Field Notes
008
The Painted Desert
Africa’s Ancient Rock Art Ravaged by Time
David Coulson is a busy man.
He is working with the Getty Conservation Institute to photograph thousands of paintings and engravings that cover cave walls throughout Africa. More than 30,000 images, some possibly dating to 6000 B.C., are recorded in one region of Algeria alone and scholars estimate that only ten percent of Africa’s rock art is documented. However, the art is deteriorating, which is why Coulson is in Africa: to record for posterity images from ancient times.
These paintings and engravings are not only beautiful, they also tell important stories about the past. Algerian rock art from nearly 8,000 years ago depicts the Sahara as a fertile plain full of life, including a now-extinct species of buffalo (Bubalus antiquus). Paintings of domesticated cattle begin to appear around 3500 B.C., according to radiocarbon tests, suggesting that humans made the transition to a pastoral society at about that time. Horses appear rather late, about 1200 B.C., when the Sea Peoples are thought to have introduced them into the region.
Weather and natural erosion are partially responsible for the art’s deterioration, but human contact is also a major factor. Locals often scrape off pigments to use in medicines, and their cattle lick the rocks to get at salt. Coulson also tells horrifying stories of encountering visitors urinating on the art, trying to bring out the paintings’ vivid colors by rinsing away layers of accumulated dust.
Coulson’s photographs are being collected in an archive at the Getty Conservation Institute in Los Angeles. Neville Agnew, the Institute’s associate director of programs, says that many African nations are aware of the art’s importance but lack the funds to protect and promote it. With the help of the Getty archive, the art will, at least, be preserved in images.
008
Operation Stone Age
Who Says They Weren’t Brain Surgeons?
Cut a thin hole in the skull; then remove a bit of bone in order to relieve pressure on the brain. This surgical technique, known as trephination, would seem to be a delicate operation performed only in the sterile, high-tech environment of a modern hospital.
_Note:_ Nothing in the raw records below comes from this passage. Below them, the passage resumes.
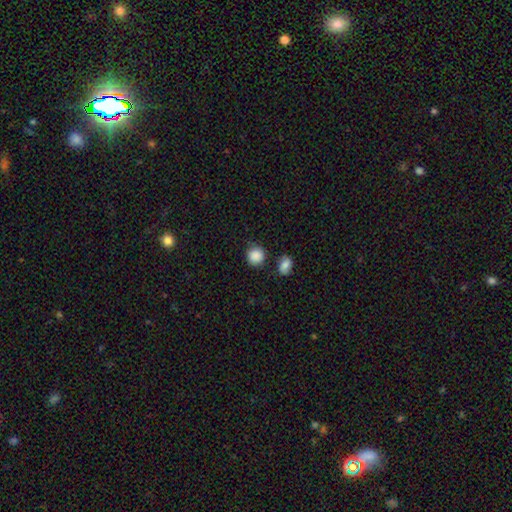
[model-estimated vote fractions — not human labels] A smooth galaxy with no disk features (88%) that is round (90%). Merging: none (79%).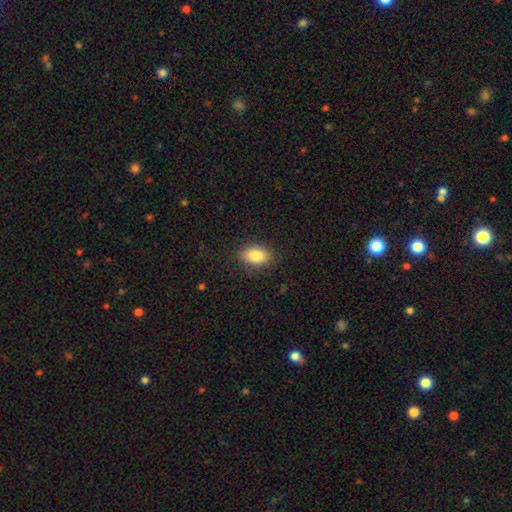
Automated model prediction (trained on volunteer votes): Q: Smooth or featured?
A: smooth (84%); runner-up: featured or disk (8%)
Q: How rounded?
A: in between (88%); runner-up: round (10%)
Q: Merging?
A: none (87%); runner-up: minor disturbance (10%)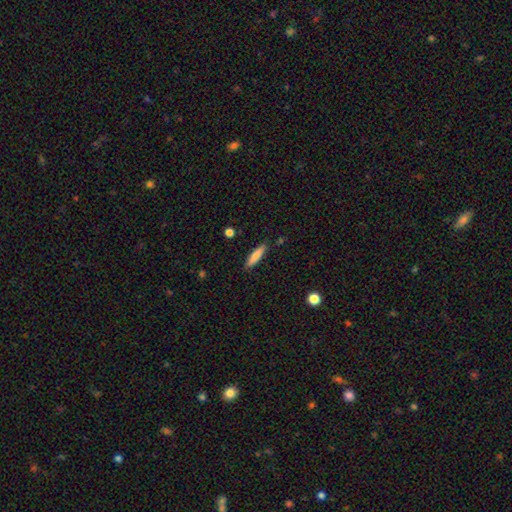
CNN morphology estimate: Smooth or featured?
  - smooth: 79% *
  - featured or disk: 15%
  - star or artifact: 6%
How rounded?
  - cigar-shaped: 81% *
  - in between: 17%
  - round: 2%
Merging?
  - none: 88% *
  - minor disturbance: 9%
  - major disturbance: 2%
  - merger: 2%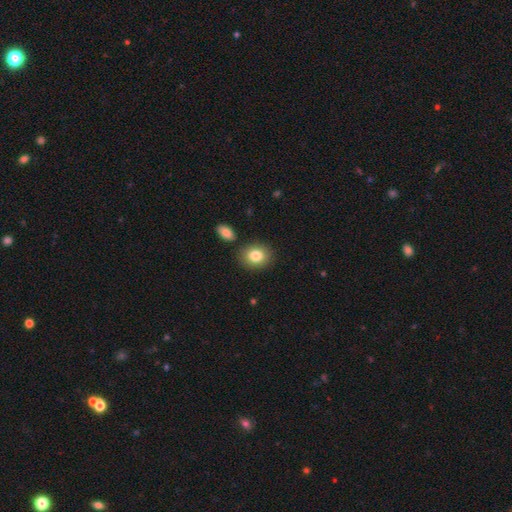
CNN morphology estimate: This appears to be a smooth galaxy with no disk features (84%) that is round (50%). Merging: none (82%).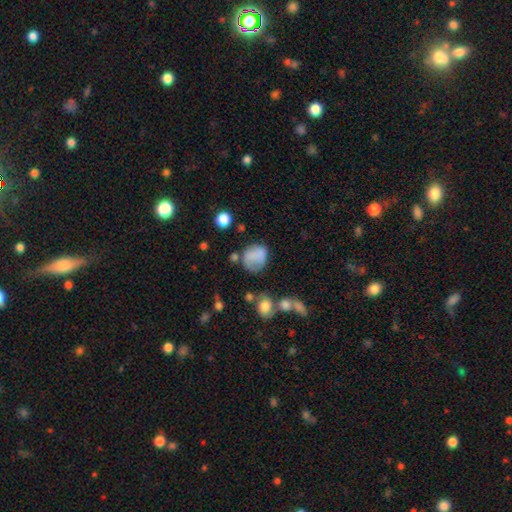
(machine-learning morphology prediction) The model was most divided on "how rounded": round: 61%, in between: 38%, cigar-shaped: 1%. More confident: smooth or featured — smooth (74%); merging — none (51%).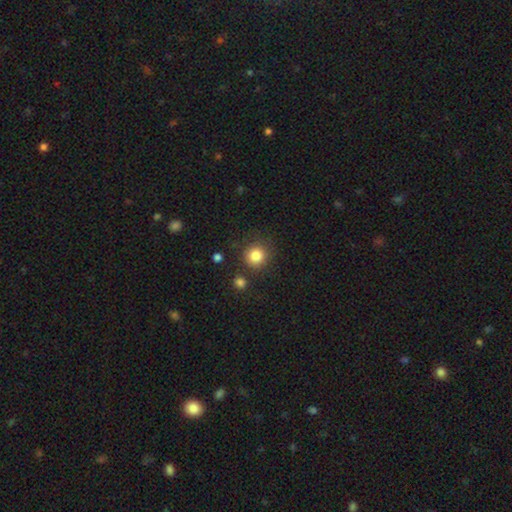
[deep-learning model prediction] smooth 84%, star or artifact 11%, featured or disk 5%. Down the decision tree: how rounded — round (92%); merging — none (83%).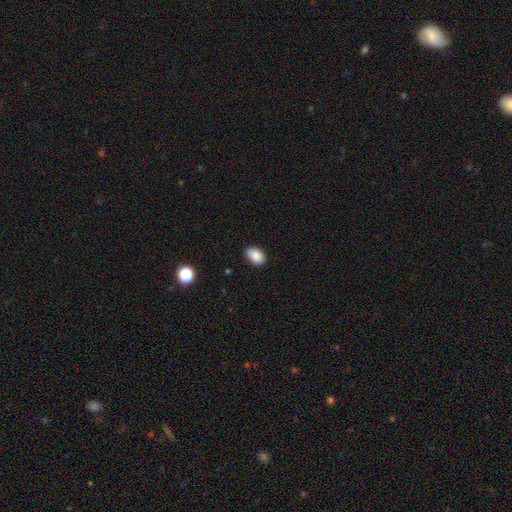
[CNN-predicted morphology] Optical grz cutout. It shows a smooth galaxy with no disk features (87%) that is in between round and cigar-shaped (87%). Merging: none (83%).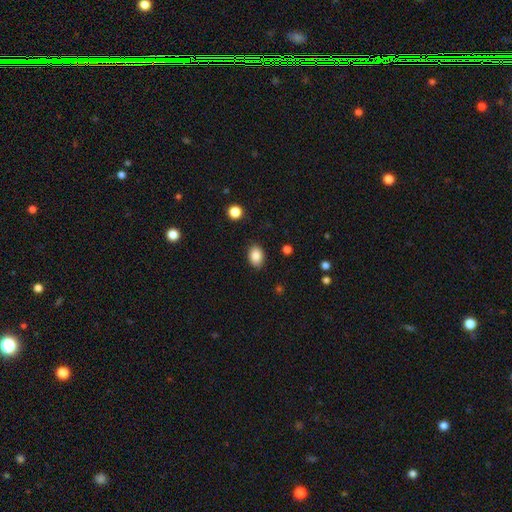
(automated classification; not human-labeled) Smooth or featured? Predicted: smooth (p=0.86). How rounded? Predicted: in between (p=0.77). Merging? Predicted: none (p=0.86).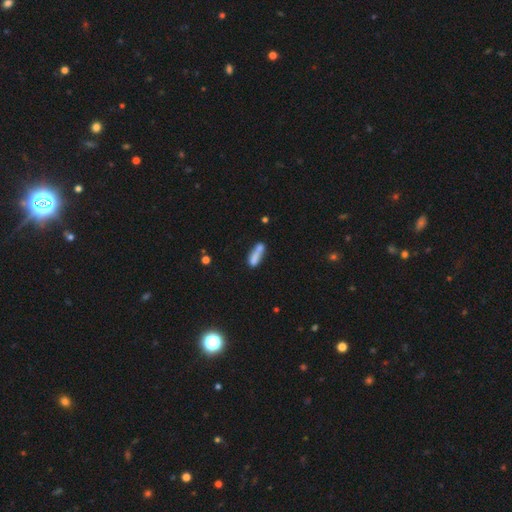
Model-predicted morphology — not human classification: smooth_or_featured: smooth (p=0.73) [alt: featured or disk p=0.18]
how_rounded: cigar-shaped (p=0.63) [alt: in between p=0.34]
merging: none (p=0.41) [alt: merger p=0.30]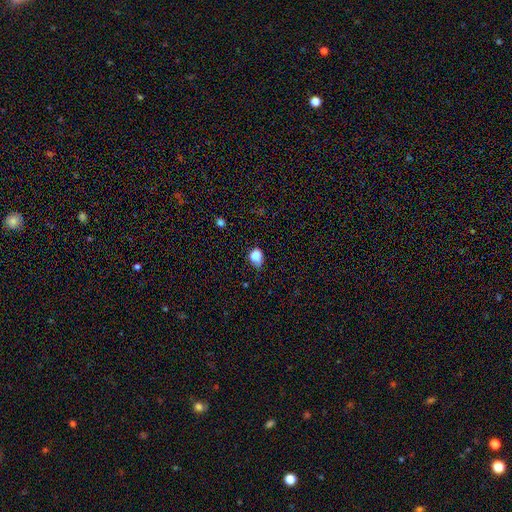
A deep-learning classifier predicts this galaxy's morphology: smooth 84%, star or artifact 10%, featured or disk 6%. Down the decision tree: how rounded — in between (52%); merging — none (45%).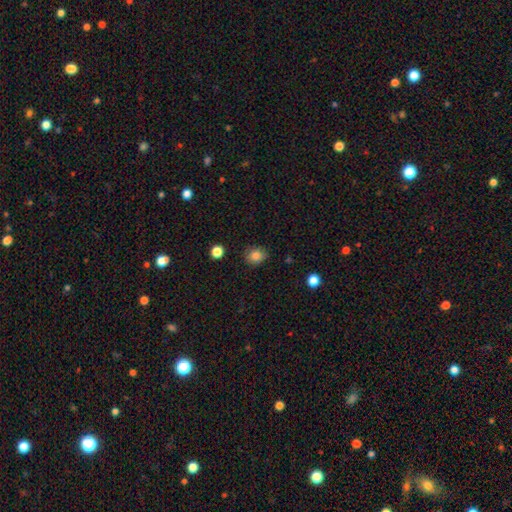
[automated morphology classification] type=smooth (84%); roundness=round (68%); merging=none (83%).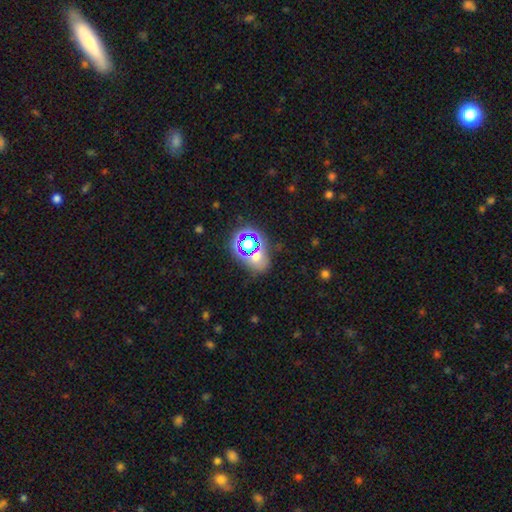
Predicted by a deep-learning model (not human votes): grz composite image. It shows a star or artifact, not a galaxy (48%).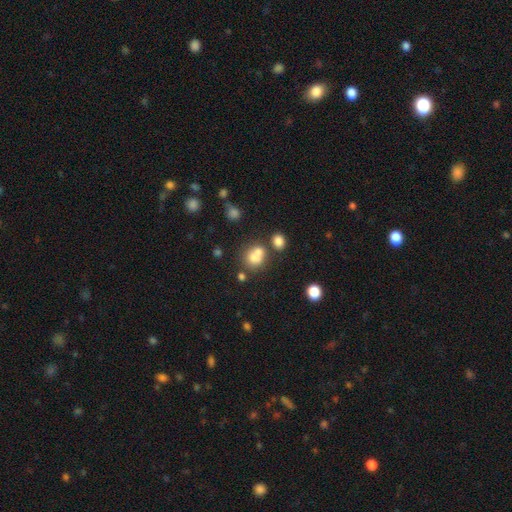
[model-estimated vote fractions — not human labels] The model was most divided on "merging": merger: 47%, none: 38%, minor disturbance: 10%, major disturbance: 5%. More confident: how rounded — round (70%); smooth or featured — smooth (70%).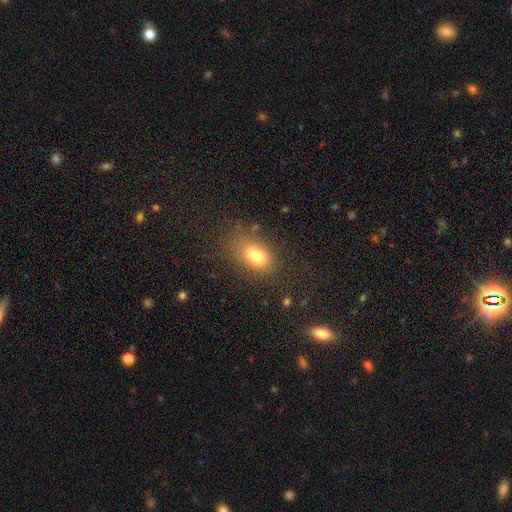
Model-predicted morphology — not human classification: This appears to be a smooth galaxy with no disk features (79%) that is in between round and cigar-shaped (87%). Merging: none (72%).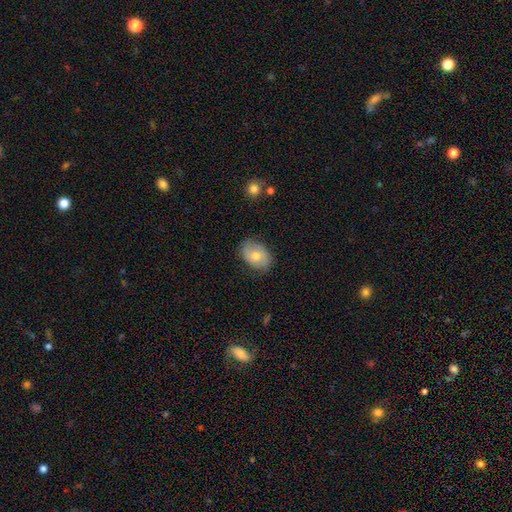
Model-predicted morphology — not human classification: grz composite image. It shows a smooth galaxy with no disk features (65%) that is in between round and cigar-shaped (81%). Merging: none (78%).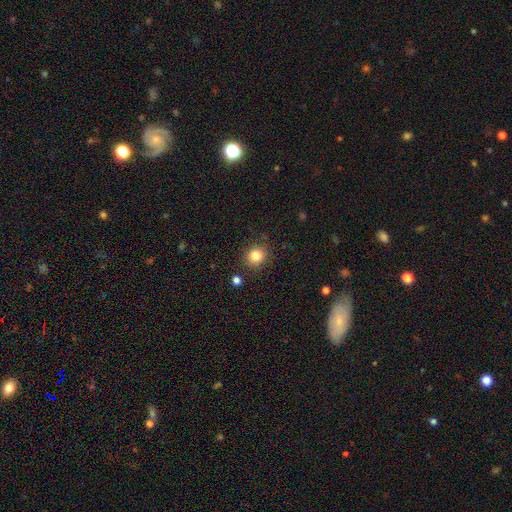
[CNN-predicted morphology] Smooth or featured? smooth (82%)
How rounded? round (85%)
Merging? none (87%)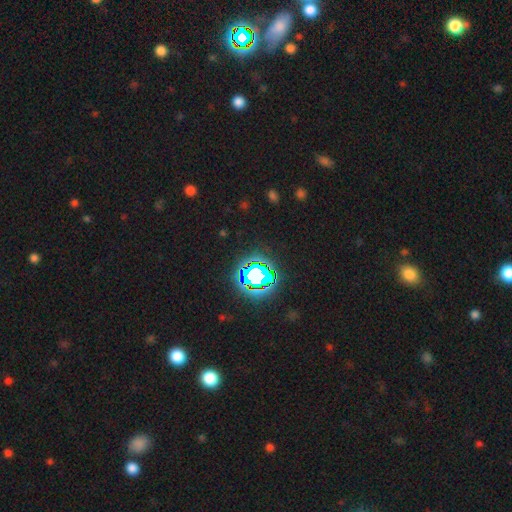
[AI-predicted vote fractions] Smooth or featured: star or artifact — 81% (smooth — 12%)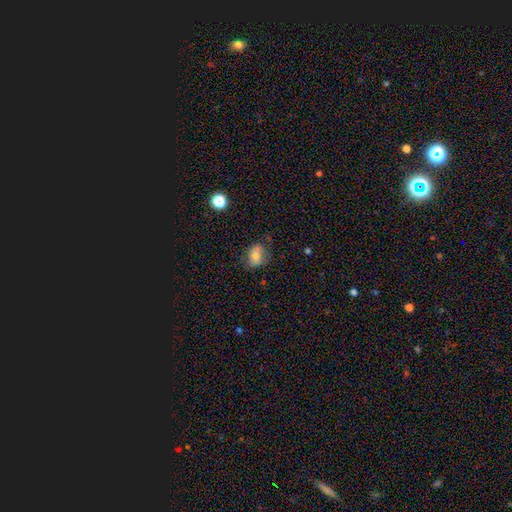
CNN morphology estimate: Smooth or featured? Predicted: smooth (p=0.66). How rounded? Predicted: in between (p=0.62). Merging? Predicted: none (p=0.57).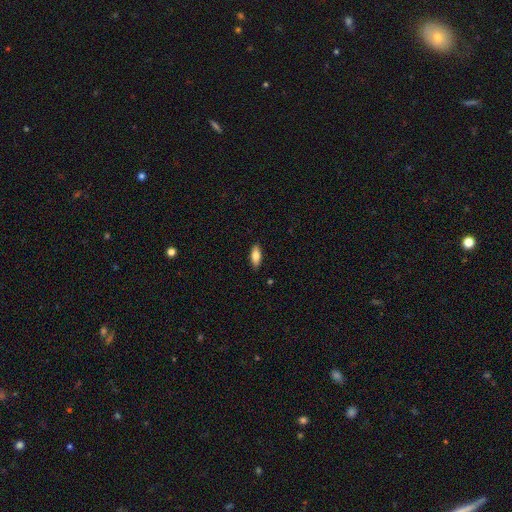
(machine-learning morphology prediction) A smooth galaxy with no disk features (77%) that is in between round and cigar-shaped (78%). Merging: none (88%).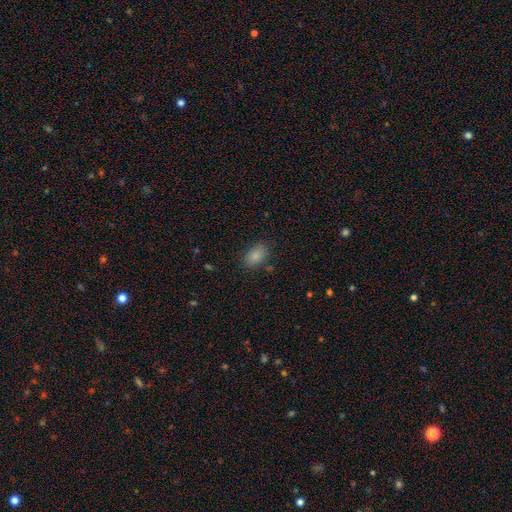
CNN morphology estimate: Overall: smooth (85%). How rounded: in between (87%). Merging: none (82%).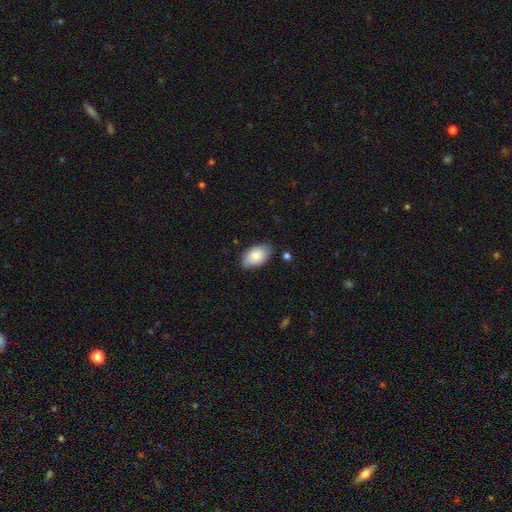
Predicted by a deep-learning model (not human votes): smooth-or-featured: smooth: 83% | featured or disk: 11% | star or artifact: 6%
  how-rounded: in between: 93% | round: 5% | cigar-shaped: 1%
  merging: none: 77% | minor disturbance: 19% | major disturbance: 3% | merger: 2%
Not so! Man has been drilling holes in heads for thousands of years. French and German archaeologists report the discovery of a Stone Age skull (roughly 7,000 years old) at Ensisheim, France, providing the earliest known evidence of the art of trephination. The well-preserved skull, which belonged to a 50-year-old man, shows signs of two clean, artificial punctures. Both punctures had healed, one of them completely, indicating that the man had survived at least one of the operations.
Archaeologists have found a number of Stone Age skulls with cranial punctures, but in every case the wounds could have been caused by other means—by a blow to the head, or by deterioration after death. This is the first Stone Age skull showing certain signs of a deliberate surgical act.
009
Excavate Herculaneum!
Does Pompeii’s Sister City Contain a New Library from the Ancient World?
Buried in lava during the 79 A.D. eruption of Mount Vesuvius that also destroyed Pompeii, Herculaneum may contain the greater treasure: a cache of books from the classical world tucked away within the city’s most elegant mansion.
Artifacts from this seaside town began turning up in the early 18th century, when local peasants digging irrigation ditches stumbled across sculpted marble fragments. Much of this ancient statuary was then ground up to make a stucco coating for the peasants’ modest dwellings—literally turning archaeological riches into dust.
The mansion’s discovery came in 1750. Archaeologists working under the direction of Charles III, the Bourbon king of Naples, constructed a network of mine-like shafts and subterranean tunnels that allowed them to enter the mansion in small gondola-like boats. Inside lay more than 1,000 scrolls of carbonized papyrus, containing Greek and (only a few) Latin texts.
This was an astonishing discovery: No other papyrus library has ever been found in Italy. This library, moreover, contains the only extant archive of first-century B.C. Greek literary prose—including the only known works of the Greek philosopher and poet Philodemus, who followed the doctrines of Epicurus (341–270 B.C.).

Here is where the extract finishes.